Short task :: Reproduce every line of text in each of the items below word for word, leaving out the pictures.

** begin Listed records **

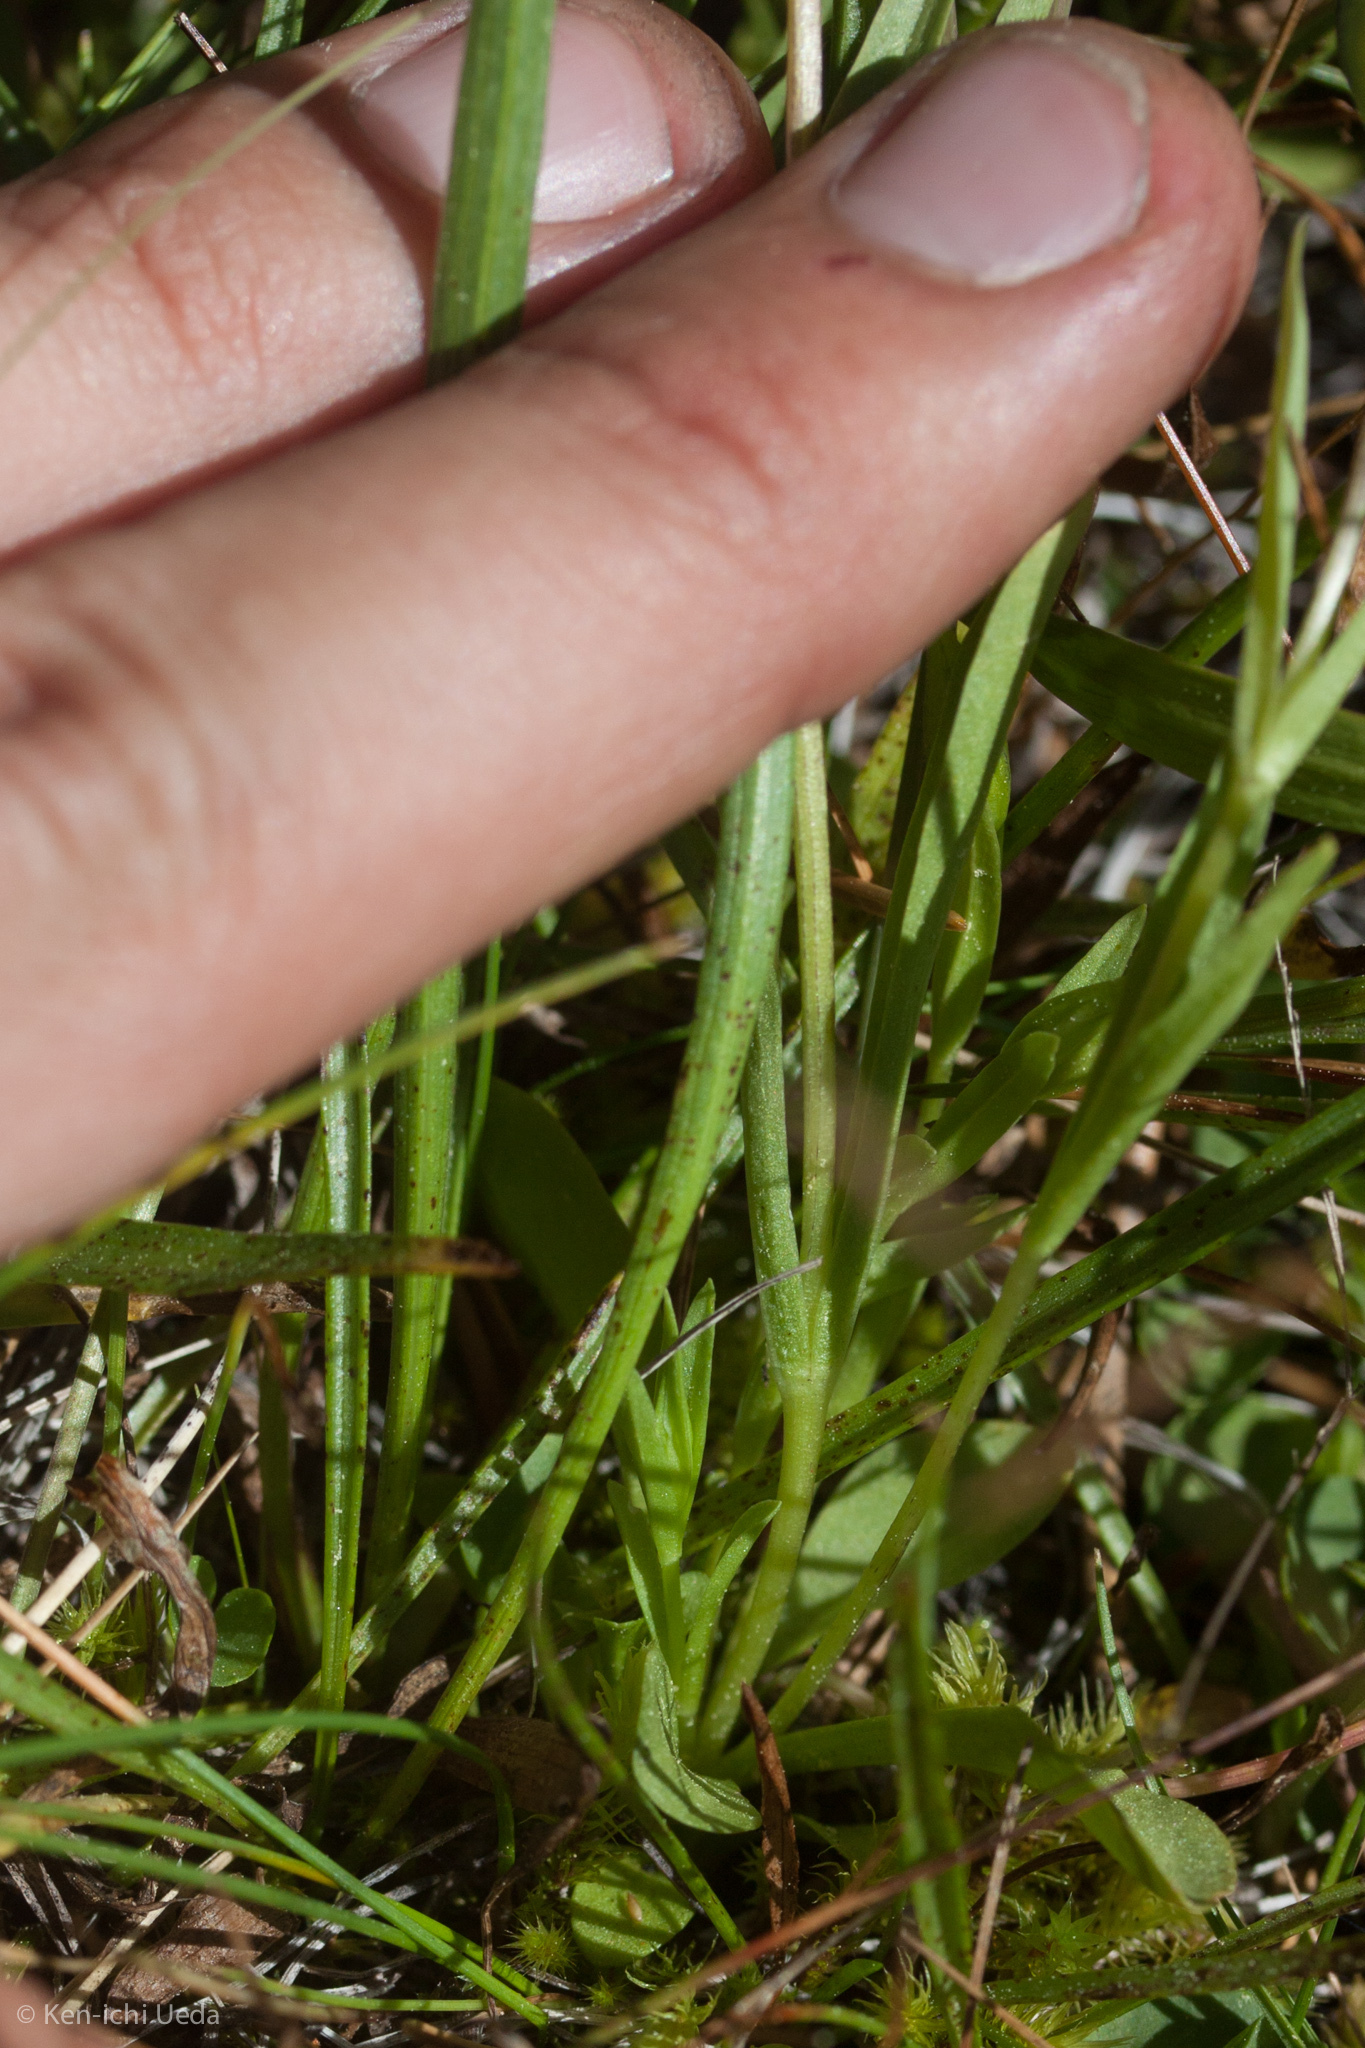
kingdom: Plantae
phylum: Tracheophyta
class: Magnoliopsida
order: Gentianales
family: Gentianaceae
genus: Gentianopsis
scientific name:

** end Listed records **

Output for this exercise ::
kingdom: Plantae
phylum: Tracheophyta
class: Magnoliopsida
order: Gentianales
family: Gentianaceae
genus: Gentianopsis
scientific name:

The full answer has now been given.